It is a Tuesday afternoon. Your customer-facing chatbot, the one that handles 60 percent of your tier-one support tickets, starts generating responses that contain fragments of other customers' personal data. Your support team notices within an hour. Your engineering team confirms the issue within two. But it takes your leadership team six hours to decide whether to shut the system down, because nobody knows who has the authority to pull the plug on a revenue-critical AI system.
By the time the chatbot goes offline, screenshots of the leaked data are circulating on social media. You have a full-blown crisis, and the root cause was not the model failure itself. It was the absence of a plan for when the model failed.
Every mature engineering organization has an incident response plan for server outages, security breaches, and data leaks. Almost none have an equivalent plan for AI-specific failures. This is a critical gap, because AI failures are fundamentally different from traditional software failures.

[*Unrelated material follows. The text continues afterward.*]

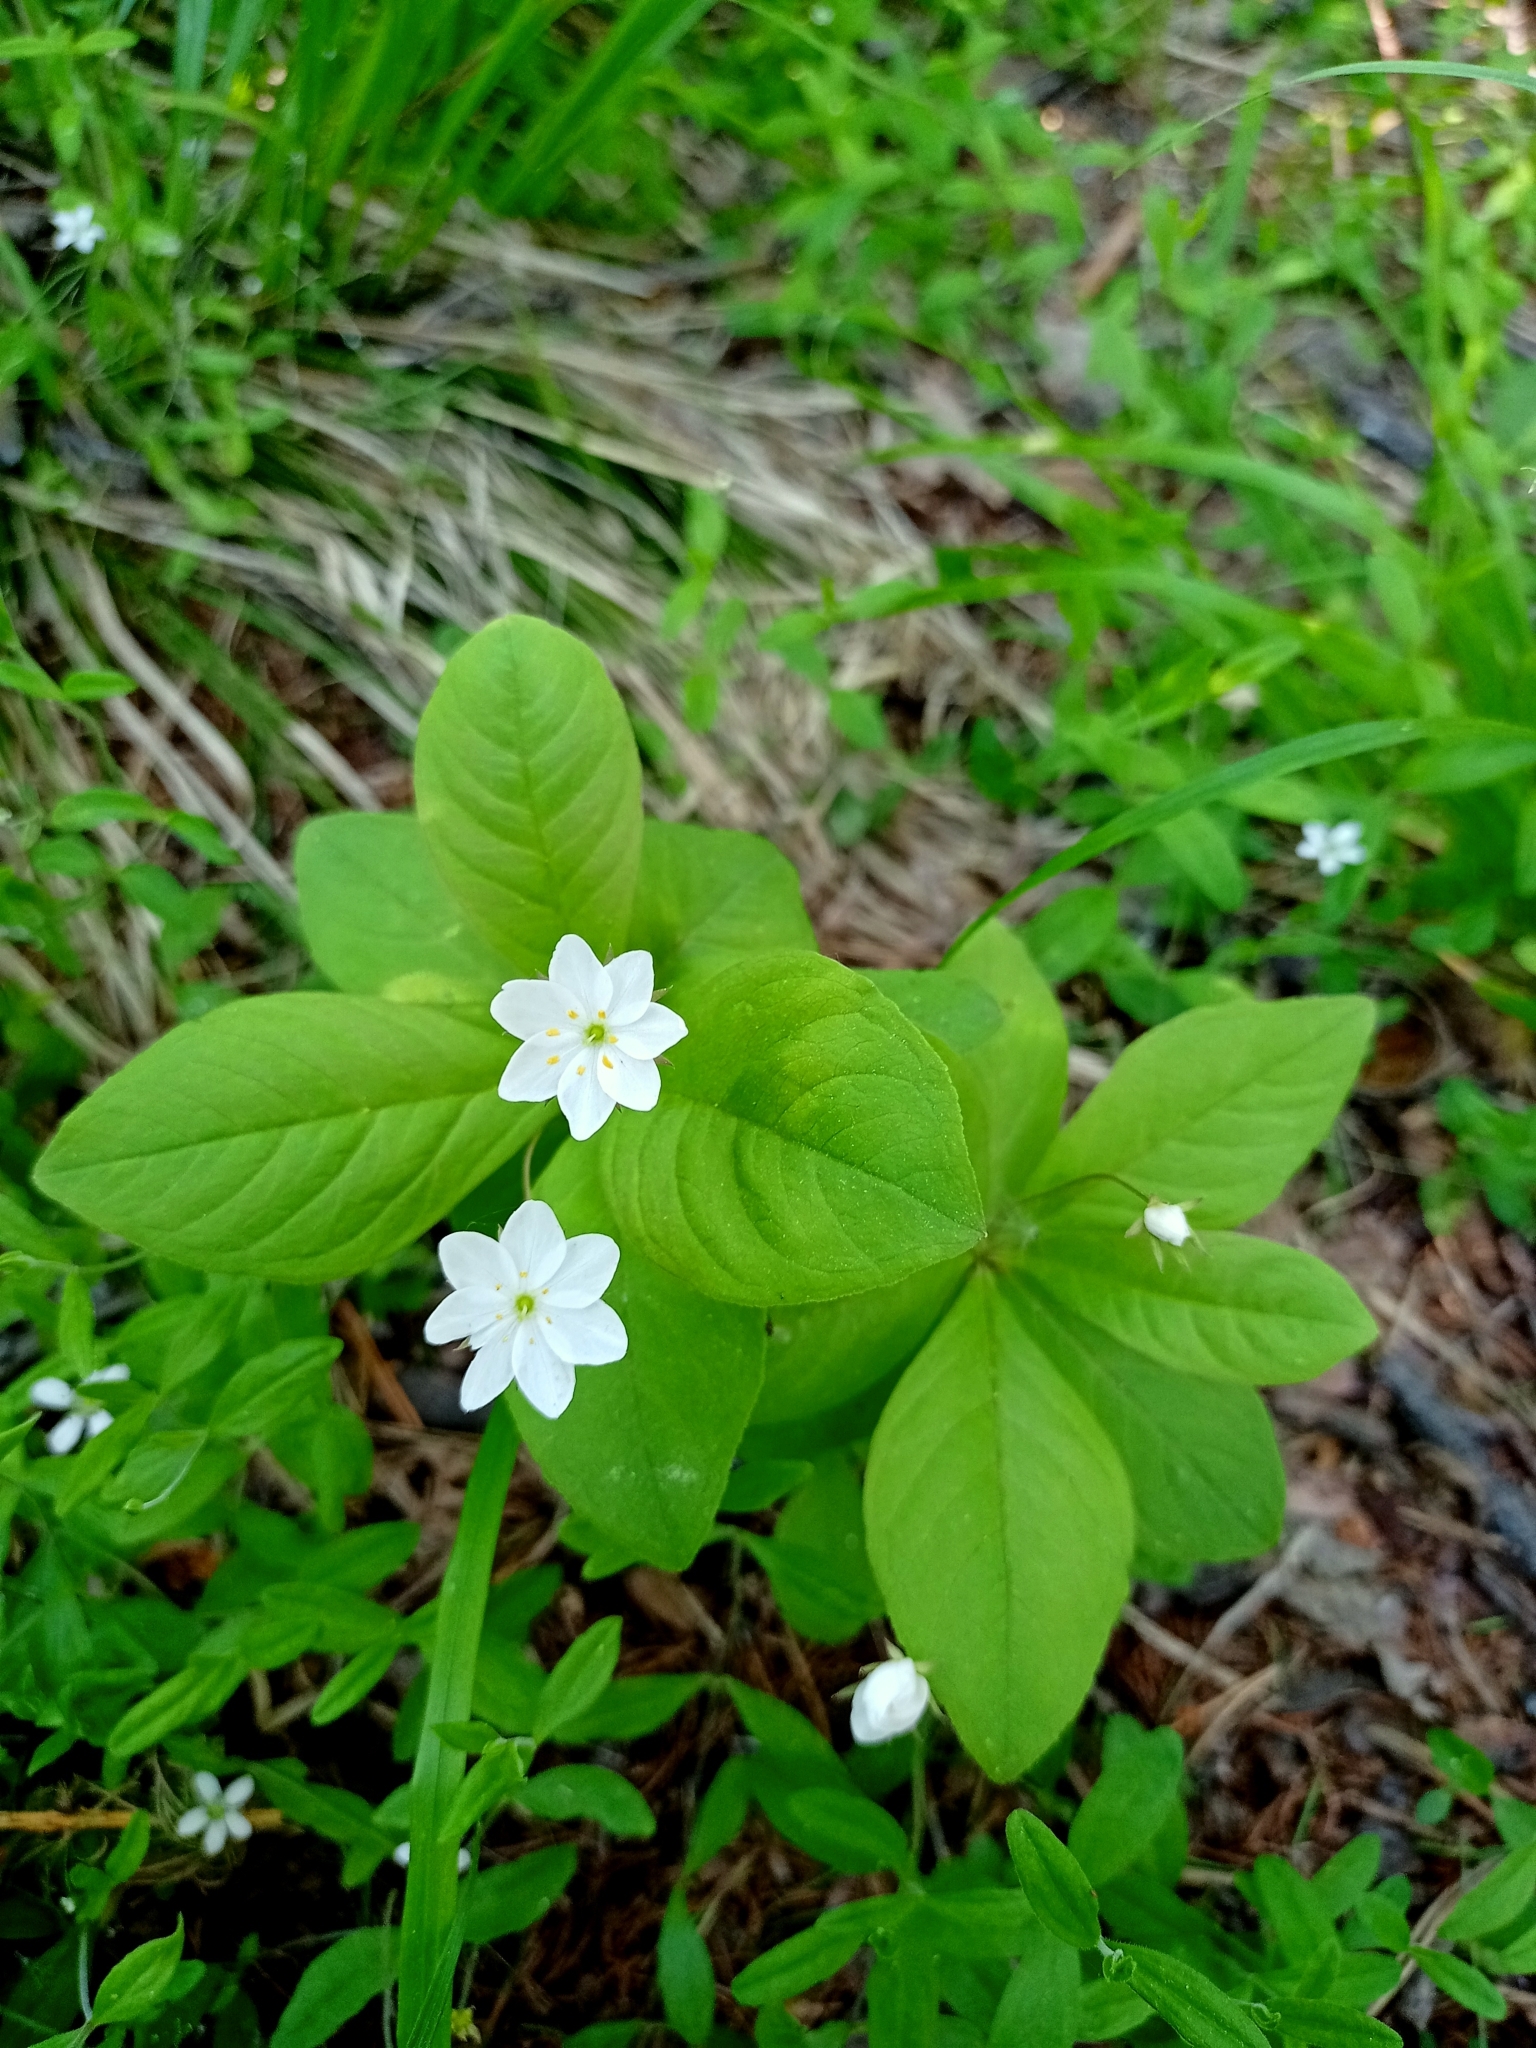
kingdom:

A crashed server produces a clear error state. An AI failure can be subtle and ongoing: a recommendation engine slowly drifting toward biased outputs, a fraud detection model gradually increasing its false positive rate, a content moderation system quietly suppressing legitimate speech. These failures do not trigger alerts in your existing monitoring stack because the system is technically "working." It is just working badly.

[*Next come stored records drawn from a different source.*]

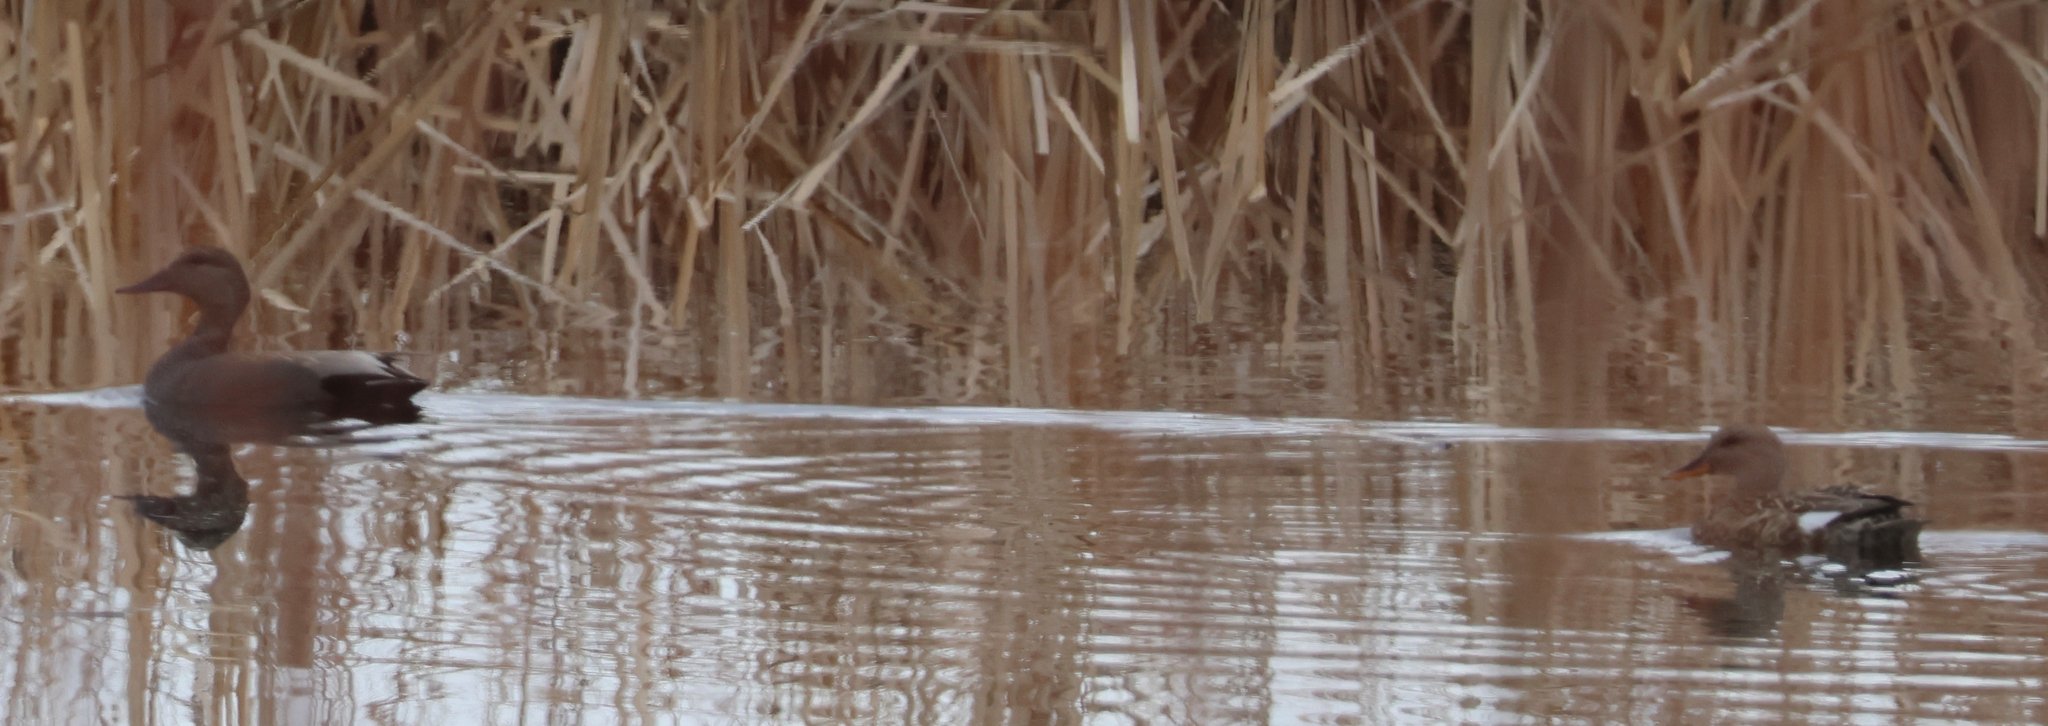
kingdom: Animalia
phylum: Chordata
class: Aves
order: Anseriformes
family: Anatidae
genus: Mareca
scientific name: Mareca strepera
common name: Gadwall
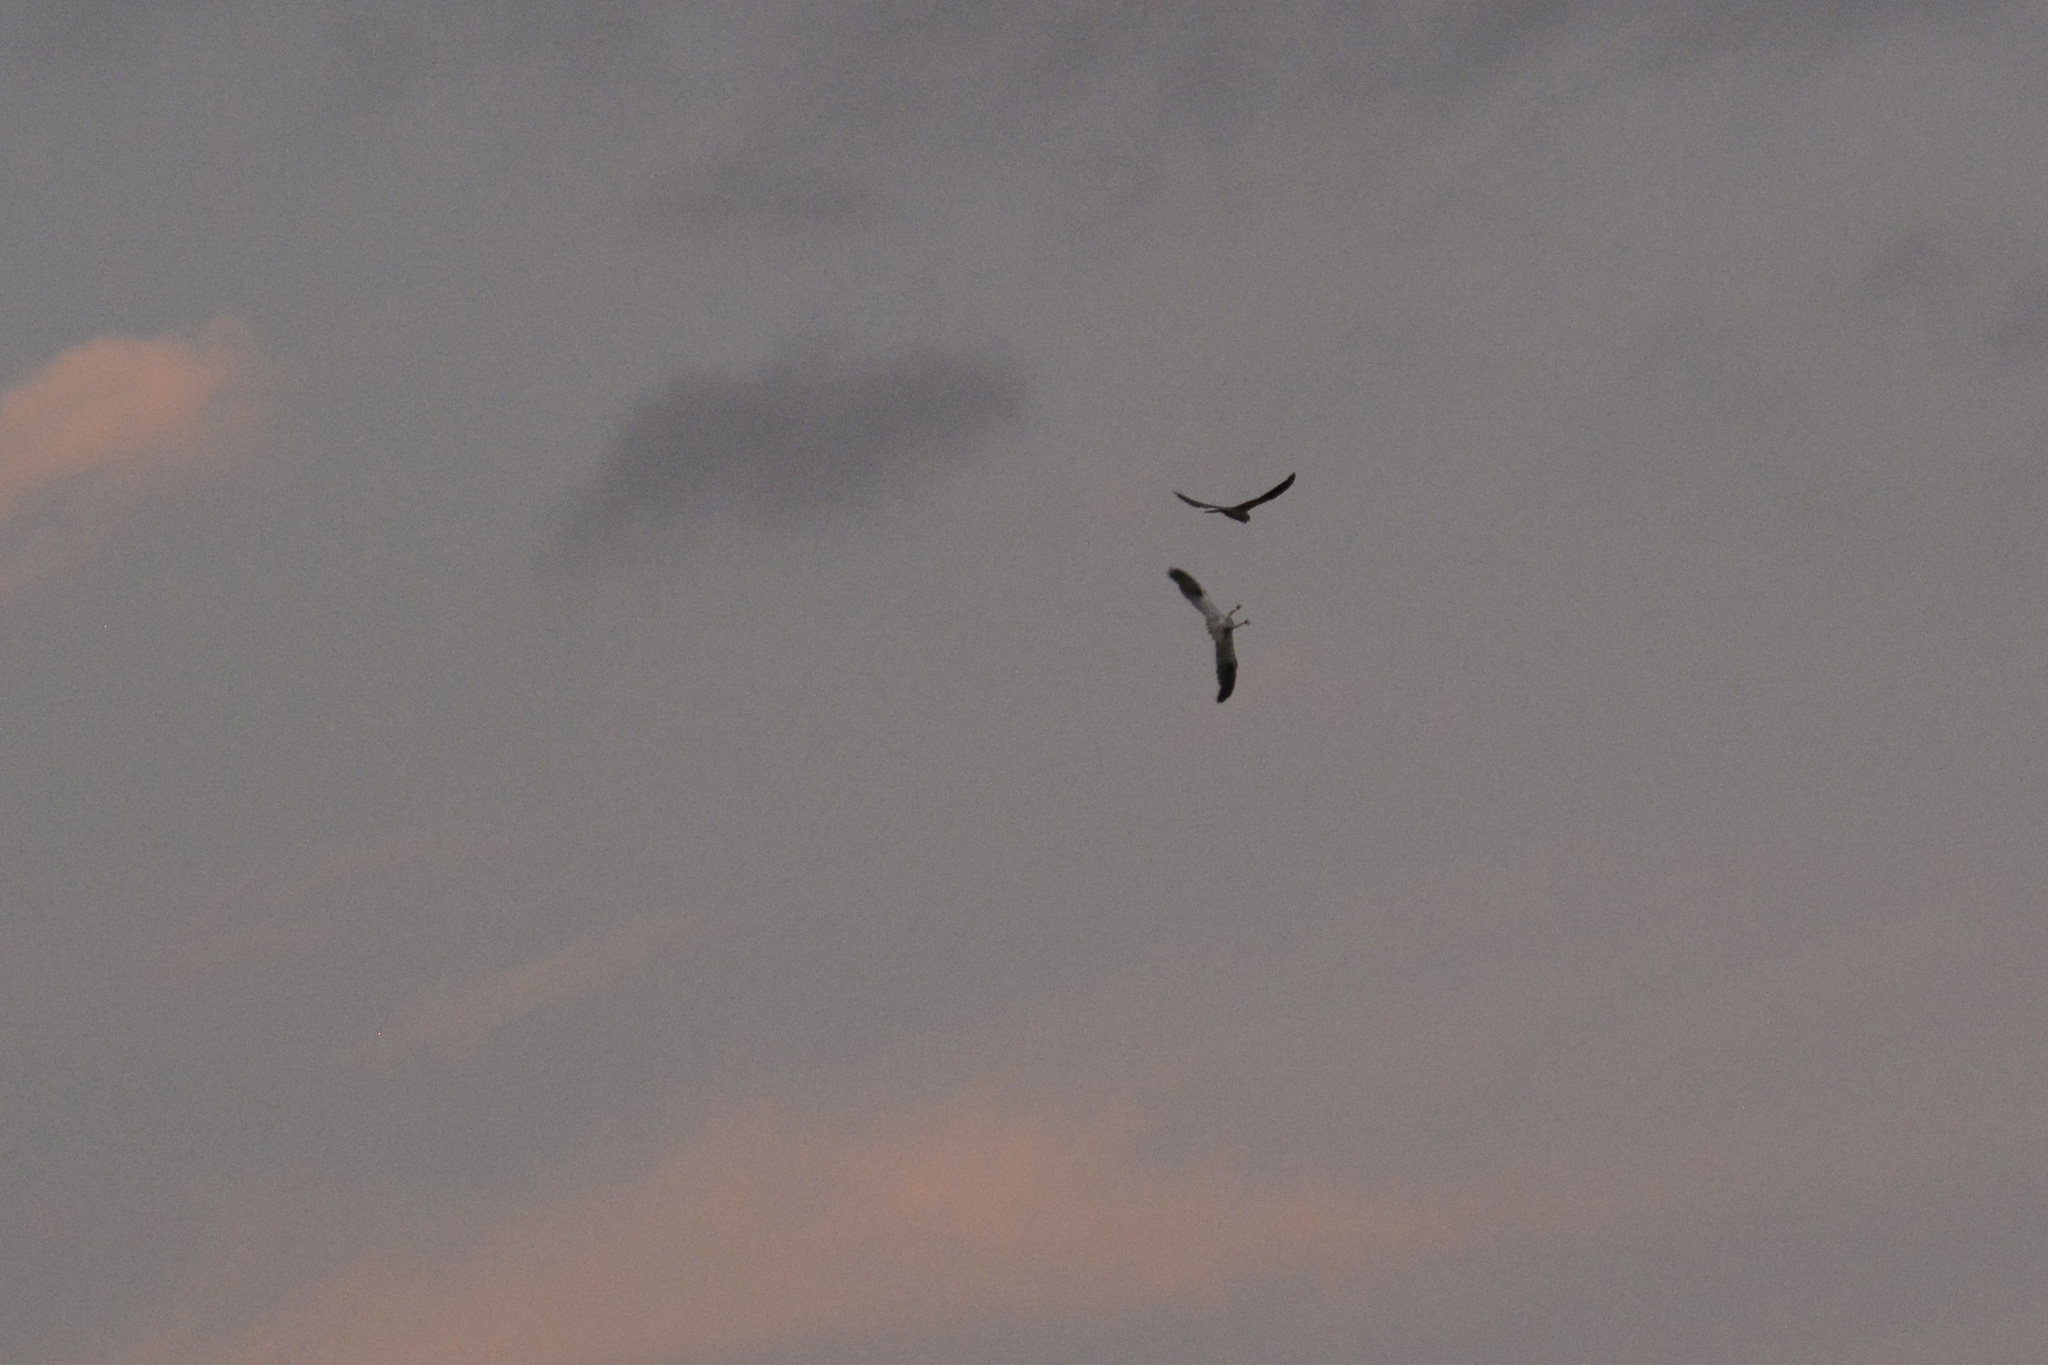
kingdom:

Your incident response plan needs to address three distinct failure modes. Sudden failures are the easiest to detect: a model crashes, returns errors, or produces obviously nonsensical outputs. These are handled by existing reliability engineering practices.
Drift failures are more dangerous. The model's performance degrades slowly over weeks or months as the input data distribution shifts away from the training data. By the time anyone notices, the accumulated damage to customer trust or decision quality can be substantial.
Adversarial failures are the most complex. A bad actor deliberately manipulates inputs to force the model into producing harmful outputs. This requires detection capabilities that most organizations have not built, and response protocols that cross the boundary between engineering and security teams.
A functional AI incident response plan requires four components. First, a classification matrix that maps failure types to severity levels with pre-defined escalation paths. Not every anomaly is a crisis. Your team needs clear criteria for when to investigate, when to escalate, and when to shut down.
Second, authority protocols. Decide now, not during the incident, who has the power to take an AI system offline. If your revenue-critical model starts misbehaving on a Saturday night, the on-call engineer needs to know they have explicit authorization to shut it down without waiting for three levels of management approval.
Third, a communication template. Under the EU AI Act, providers of high-risk AI systems have reporting obligations for serious incidents. Having pre-drafted notification templates for regulators, affected users, and internal stakeholders saves critical hours during a crisis.
Fourth, a post-mortem process specifically designed for AI failures. Traditional post-mortems focus on "what code broke." AI post-mortems need to ask harder questions: what data caused the drift, what monitoring gap allowed it to reach production, and what organizational incentive prevented someone from flagging the issue earlier.
Building and maintaining an AI incident response capability has real costs. It requires dedicated training for on-call staff, regular simulation exercises, and investment in AI-specific monitoring tools that go beyond traditional application performance management. Your engineering team will resist the additional on-call burden, and leadership will question the ROI of preparing for failures that have not happened yet.
The counter-argument is simple: the cost of an unmanaged AI incident in a regulated industry is measured in regulatory fines, litigation, and permanent reputational damage. The cost of preparation is measured in engineering hours and a few tabletop exercises per quarter.
Run a simple test this week. Walk up to the engineer responsible for your most critical AI system and ask: "If this model started producing harmful outputs right now, what is the step-by-step process to contain it?" If the answer takes more than thirty seconds or involves the phrase "I'd probably," you do not have a plan. You have a hope. Start building the playbook today.